# TASK PROMPT
Please put all of the material below into a Markdown table with the columns Row and Line, one line per row, numbered in order and with blank lines left out.

# SUPPLIED MATERIAL
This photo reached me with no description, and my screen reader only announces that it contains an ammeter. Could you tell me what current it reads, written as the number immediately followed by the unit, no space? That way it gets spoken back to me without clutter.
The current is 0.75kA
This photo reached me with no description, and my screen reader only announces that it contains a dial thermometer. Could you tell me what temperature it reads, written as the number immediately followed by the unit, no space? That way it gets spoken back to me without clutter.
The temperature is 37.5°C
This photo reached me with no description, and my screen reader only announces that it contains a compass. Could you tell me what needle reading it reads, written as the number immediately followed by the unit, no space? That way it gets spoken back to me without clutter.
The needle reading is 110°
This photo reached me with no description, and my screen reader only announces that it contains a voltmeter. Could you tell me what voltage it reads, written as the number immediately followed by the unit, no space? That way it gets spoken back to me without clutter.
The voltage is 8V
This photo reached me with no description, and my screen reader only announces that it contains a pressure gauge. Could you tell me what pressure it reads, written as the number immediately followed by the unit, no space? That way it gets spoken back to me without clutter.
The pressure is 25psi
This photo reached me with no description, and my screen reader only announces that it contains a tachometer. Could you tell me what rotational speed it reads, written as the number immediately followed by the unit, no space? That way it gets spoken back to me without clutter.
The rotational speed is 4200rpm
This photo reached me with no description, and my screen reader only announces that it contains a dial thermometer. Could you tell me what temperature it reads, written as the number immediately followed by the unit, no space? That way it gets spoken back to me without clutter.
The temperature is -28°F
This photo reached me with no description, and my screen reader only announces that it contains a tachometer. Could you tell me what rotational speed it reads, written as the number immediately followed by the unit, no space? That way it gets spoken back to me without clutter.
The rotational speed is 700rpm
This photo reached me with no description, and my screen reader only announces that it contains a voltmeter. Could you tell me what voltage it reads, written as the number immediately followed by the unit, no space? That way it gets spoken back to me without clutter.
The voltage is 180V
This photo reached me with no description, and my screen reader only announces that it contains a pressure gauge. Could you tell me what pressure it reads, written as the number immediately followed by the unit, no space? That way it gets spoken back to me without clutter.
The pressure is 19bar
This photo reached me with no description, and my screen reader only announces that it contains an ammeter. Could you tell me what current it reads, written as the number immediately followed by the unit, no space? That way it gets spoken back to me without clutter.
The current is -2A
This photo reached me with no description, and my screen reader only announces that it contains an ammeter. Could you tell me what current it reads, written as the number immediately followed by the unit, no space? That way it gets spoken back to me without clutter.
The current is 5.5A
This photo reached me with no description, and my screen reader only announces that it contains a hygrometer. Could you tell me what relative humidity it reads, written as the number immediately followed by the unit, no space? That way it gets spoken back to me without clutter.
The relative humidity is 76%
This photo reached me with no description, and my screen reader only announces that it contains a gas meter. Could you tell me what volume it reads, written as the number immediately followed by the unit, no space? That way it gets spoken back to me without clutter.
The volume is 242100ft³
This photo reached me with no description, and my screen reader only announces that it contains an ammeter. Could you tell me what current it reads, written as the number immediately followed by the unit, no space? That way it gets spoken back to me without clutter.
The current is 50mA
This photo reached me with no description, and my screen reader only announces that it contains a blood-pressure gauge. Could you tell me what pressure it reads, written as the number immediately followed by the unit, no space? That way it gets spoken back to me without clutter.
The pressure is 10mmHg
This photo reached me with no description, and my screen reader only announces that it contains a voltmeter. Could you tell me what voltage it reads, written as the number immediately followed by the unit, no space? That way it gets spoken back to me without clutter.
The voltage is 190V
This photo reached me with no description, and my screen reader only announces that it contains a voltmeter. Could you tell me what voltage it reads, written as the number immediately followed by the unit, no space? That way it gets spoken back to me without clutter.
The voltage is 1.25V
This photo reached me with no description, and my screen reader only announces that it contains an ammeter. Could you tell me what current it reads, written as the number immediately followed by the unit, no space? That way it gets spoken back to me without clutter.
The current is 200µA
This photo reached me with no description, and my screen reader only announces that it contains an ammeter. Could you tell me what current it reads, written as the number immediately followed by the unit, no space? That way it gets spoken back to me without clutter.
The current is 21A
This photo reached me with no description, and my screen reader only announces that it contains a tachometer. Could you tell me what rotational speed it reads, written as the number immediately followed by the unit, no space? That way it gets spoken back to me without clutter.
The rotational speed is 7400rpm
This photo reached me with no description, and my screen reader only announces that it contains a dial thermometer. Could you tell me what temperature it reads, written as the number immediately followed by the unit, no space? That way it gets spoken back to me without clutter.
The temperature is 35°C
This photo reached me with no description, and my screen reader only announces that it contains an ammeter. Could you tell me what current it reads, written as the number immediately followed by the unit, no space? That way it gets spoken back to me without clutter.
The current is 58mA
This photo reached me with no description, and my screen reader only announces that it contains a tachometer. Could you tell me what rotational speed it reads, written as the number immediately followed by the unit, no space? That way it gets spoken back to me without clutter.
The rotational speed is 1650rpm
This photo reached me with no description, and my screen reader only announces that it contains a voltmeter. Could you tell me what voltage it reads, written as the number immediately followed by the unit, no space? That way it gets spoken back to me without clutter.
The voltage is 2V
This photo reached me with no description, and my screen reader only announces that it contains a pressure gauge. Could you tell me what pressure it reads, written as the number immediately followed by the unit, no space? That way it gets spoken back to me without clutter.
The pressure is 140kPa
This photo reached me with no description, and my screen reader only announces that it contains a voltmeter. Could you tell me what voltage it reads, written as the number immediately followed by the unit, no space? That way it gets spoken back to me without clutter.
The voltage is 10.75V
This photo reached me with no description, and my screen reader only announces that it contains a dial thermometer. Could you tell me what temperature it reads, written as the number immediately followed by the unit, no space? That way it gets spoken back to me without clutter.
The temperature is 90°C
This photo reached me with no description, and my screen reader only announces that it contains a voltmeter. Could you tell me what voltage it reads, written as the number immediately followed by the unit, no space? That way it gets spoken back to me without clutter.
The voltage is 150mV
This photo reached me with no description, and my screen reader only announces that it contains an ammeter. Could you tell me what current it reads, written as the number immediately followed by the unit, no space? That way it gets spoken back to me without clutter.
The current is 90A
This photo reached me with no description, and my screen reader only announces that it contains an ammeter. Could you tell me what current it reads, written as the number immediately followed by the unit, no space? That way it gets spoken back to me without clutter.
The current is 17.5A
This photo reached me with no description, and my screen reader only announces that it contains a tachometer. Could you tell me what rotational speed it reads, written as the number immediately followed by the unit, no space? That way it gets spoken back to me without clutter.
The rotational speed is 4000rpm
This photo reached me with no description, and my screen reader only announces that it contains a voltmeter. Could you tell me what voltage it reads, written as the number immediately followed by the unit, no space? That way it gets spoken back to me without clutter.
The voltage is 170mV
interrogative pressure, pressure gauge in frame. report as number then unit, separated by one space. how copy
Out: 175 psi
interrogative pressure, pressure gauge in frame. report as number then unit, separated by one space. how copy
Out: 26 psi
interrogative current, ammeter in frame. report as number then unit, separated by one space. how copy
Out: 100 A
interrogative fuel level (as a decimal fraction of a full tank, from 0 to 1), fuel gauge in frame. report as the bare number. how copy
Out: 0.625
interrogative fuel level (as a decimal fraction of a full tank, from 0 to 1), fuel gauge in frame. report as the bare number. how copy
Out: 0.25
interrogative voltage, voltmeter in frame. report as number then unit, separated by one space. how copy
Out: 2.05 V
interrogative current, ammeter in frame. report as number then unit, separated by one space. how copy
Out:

# SOLVED EXERCISE
| Row | Line |
|---|---|
| 1 | This photo reached me with no description, and my screen reader only announces that it contains an ammeter. Could you tell me what current it reads, written as the number immediately followed by the unit, no space? That way it gets spoken back to me without clutter. |
| 2 | The current is 0.75kA |
| 3 | This photo reached me with no description, and my screen reader only announces that it contains a dial thermometer. Could you tell me what temperature it reads, written as the number immediately followed by the unit, no space? That way it gets spoken back to me without clutter. |
| 4 | The temperature is 37.5°C |
| 5 | This photo reached me with no description, and my screen reader only announces that it contains a compass. Could you tell me what needle reading it reads, written as the number immediately followed by the unit, no space? That way it gets spoken back to me without clutter. |
| 6 | The needle reading is 110° |
| 7 | This photo reached me with no description, and my screen reader only announces that it contains a voltmeter. Could you tell me what voltage it reads, written as the number immediately followed by the unit, no space? That way it gets spoken back to me without clutter. |
| 8 | The voltage is 8V |
| 9 | This photo reached me with no description, and my screen reader only announces that it contains a pressure gauge. Could you tell me what pressure it reads, written as the number immediately followed by the unit, no space? That way it gets spoken back to me without clutter. |
| 10 | The pressure is 25psi |
| 11 | This photo reached me with no description, and my screen reader only announces that it contains a tachometer. Could you tell me what rotational speed it reads, written as the number immediately followed by the unit, no space? That way it gets spoken back to me without clutter. |
| 12 | The rotational speed is 4200rpm |
| 13 | This photo reached me with no description, and my screen reader only announces that it contains a dial thermometer. Could you tell me what temperature it reads, written as the number immediately followed by the unit, no space? That way it gets spoken back to me without clutter. |
| 14 | The temperature is -28°F |
| 15 | This photo reached me with no description, and my screen reader only announces that it contains a tachometer. Could you tell me what rotational speed it reads, written as the number immediately followed by the unit, no space? That way it gets spoken back to me without clutter. |
| 16 | The rotational speed is 700rpm |
| 17 | This photo reached me with no description, and my screen reader only announces that it contains a voltmeter. Could you tell me what voltage it reads, written as the number immediately followed by the unit, no space? That way it gets spoken back to me without clutter. |
| 18 | The voltage is 180V |
| 19 | This photo reached me with no description, and my screen reader only announces that it contains a pressure gauge. Could you tell me what pressure it reads, written as the number immediately followed by the unit, no space? That way it gets spoken back to me without clutter. |
| 20 | The pressure is 19bar |
| 21 | This photo reached me with no description, and my screen reader only announces that it contains an ammeter. Could you tell me what current it reads, written as the number immediately followed by the unit, no space? That way it gets spoken back to me without clutter. |
| 22 | The current is -2A |
| 23 | This photo reached me with no description, and my screen reader only announces that it contains an ammeter. Could you tell me what current it reads, written as the number immediately followed by the unit, no space? That way it gets spoken back to me without clutter. |
| 24 | The current is 5.5A |
| 25 | This photo reached me with no description, and my screen reader only announces that it contains a hygrometer. Could you tell me what relative humidity it reads, written as the number immediately followed by the unit, no space? That way it gets spoken back to me without clutter. |
| 26 | The relative humidity is 76% |
| 27 | This photo reached me with no description, and my screen reader only announces that it contains a gas meter. Could you tell me what volume it reads, written as the number immediately followed by the unit, no space? That way it gets spoken back to me without clutter. |
| 28 | The volume is 242100ft³ |
| 29 | This photo reached me with no description, and my screen reader only announces that it contains an ammeter. Could you tell me what current it reads, written as the number immediately followed by the unit, no space? That way it gets spoken back to me without clutter. |
| 30 | The current is 50mA |
| 31 | This photo reached me with no description, and my screen reader only announces that it contains a blood-pressure gauge. Could you tell me what pressure it reads, written as the number immediately followed by the unit, no space? That way it gets spoken back to me without clutter. |
| 32 | The pressure is 10mmHg |
| 33 | This photo reached me with no description, and my screen reader only announces that it contains a voltmeter. Could you tell me what voltage it reads, written as the number immediately followed by the unit, no space? That way it gets spoken back to me without clutter. |
| 34 | The voltage is 190V |
| 35 | This photo reached me with no description, and my screen reader only announces that it contains a voltmeter. Could you tell me what voltage it reads, written as the number immediately followed by the unit, no space? That way it gets spoken back to me without clutter. |
| 36 | The voltage is 1.25V |
| 37 | This photo reached me with no description, and my screen reader only announces that it contains an ammeter. Could you tell me what current it reads, written as the number immediately followed by the unit, no space? That way it gets spoken back to me without clutter. |
| 38 | The current is 200µA |
| 39 | This photo reached me with no description, and my screen reader only announces that it contains an ammeter. Could you tell me what current it reads, written as the number immediately followed by the unit, no space? That way it gets spoken back to me without clutter. |
| 40 | The current is 21A |
| 41 | This photo reached me with no description, and my screen reader only announces that it contains a tachometer. Could you tell me what rotational speed it reads, written as the number immediately followed by the unit, no space? That way it gets spoken back to me without clutter. |
| 42 | The rotational speed is 7400rpm |
| 43 | This photo reached me with no description, and my screen reader only announces that it contains a dial thermometer. Could you tell me what temperature it reads, written as the number immediately followed by the unit, no space? That way it gets spoken back to me without clutter. |
| 44 | The temperature is 35°C |
| 45 | This photo reached me with no description, and my screen reader only announces that it contains an ammeter. Could you tell me what current it reads, written as the number immediately followed by the unit, no space? That way it gets spoken back to me without clutter. |
| 46 | The current is 58mA |
| 47 | This photo reached me with no description, and my screen reader only announces that it contains a tachometer. Could you tell me what rotational speed it reads, written as the number immediately followed by the unit, no space? That way it gets spoken back to me without clutter. |
| 48 | The rotational speed is 1650rpm |
| 49 | This photo reached me with no description, and my screen reader only announces that it contains a voltmeter. Could you tell me what voltage it reads, written as the number immediately followed by the unit, no space? That way it gets spoken back to me without clutter. |
| 50 | The voltage is 2V |
| 51 | This photo reached me with no description, and my screen reader only announces that it contains a pressure gauge. Could you tell me what pressure it reads, written as the number immediately followed by the unit, no space? That way it gets spoken back to me without clutter. |
| 52 | The pressure is 140kPa |
| 53 | This photo reached me with no description, and my screen reader only announces that it contains a voltmeter. Could you tell me what voltage it reads, written as the number immediately followed by the unit, no space? That way it gets spoken back to me without clutter. |
| 54 | The voltage is 10.75V |
| 55 | This photo reached me with no description, and my screen reader only announces that it contains a dial thermometer. Could you tell me what temperature it reads, written as the number immediately followed by the unit, no space? That way it gets spoken back to me without clutter. |
| 56 | The temperature is 90°C |
| 57 | This photo reached me with no description, and my screen reader only announces that it contains a voltmeter. Could you tell me what voltage it reads, written as the number immediately followed by the unit, no space? That way it gets spoken back to me without clutter. |
| 58 | The voltage is 150mV |
| 59 | This photo reached me with no description, and my screen reader only announces that it contains an ammeter. Could you tell me what current it reads, written as the number immediately followed by the unit, no space? That way it gets spoken back to me without clutter. |
| 60 | The current is 90A |
| 61 | This photo reached me with no description, and my screen reader only announces that it contains an ammeter. Could you tell me what current it reads, written as the number immediately followed by the unit, no space? That way it gets spoken back to me without clutter. |
| 62 | The current is 17.5A |
| 63 | This photo reached me with no description, and my screen reader only announces that it contains a tachometer. Could you tell me what rotational speed it reads, written as the number immediately followed by the unit, no space? That way it gets spoken back to me without clutter. |
| 64 | The rotational speed is 4000rpm |
| 65 | This photo reached me with no description, and my screen reader only announces that it contains a voltmeter. Could you tell me what voltage it reads, written as the number immediately followed by the unit, no space? That way it gets spoken back to me without clutter. |
| 66 | The voltage is 170mV |
| 67 | interrogative pressure, pressure gauge in frame. report as number then unit, separated by one space. how copy |
| 68 | Out: 175 psi |
| 69 | interrogative pressure, pressure gauge in frame. report as number then unit, separated by one space. how copy |
| 70 | Out: 26 psi |
| 71 | interrogative current, ammeter in frame. report as number then unit, separated by one space. how copy |
| 72 | Out: 100 A |
| 73 | interrogative fuel level (as a decimal fraction of a full tank, from 0 to 1), fuel gauge in frame. report as the bare number. how copy |
| 74 | Out: 0.625 |
| 75 | interrogative fuel level (as a decimal fraction of a full tank, from 0 to 1), fuel gauge in frame. report as the bare number. how copy |
| 76 | Out: 0.25 |
| 77 | interrogative voltage, voltmeter in frame. report as number then unit, separated by one space. how copy |
| 78 | Out: 2.05 V |
| 79 | interrogative current, ammeter in frame. report as number then unit, separated by one space. how copy |
| 80 | Out: |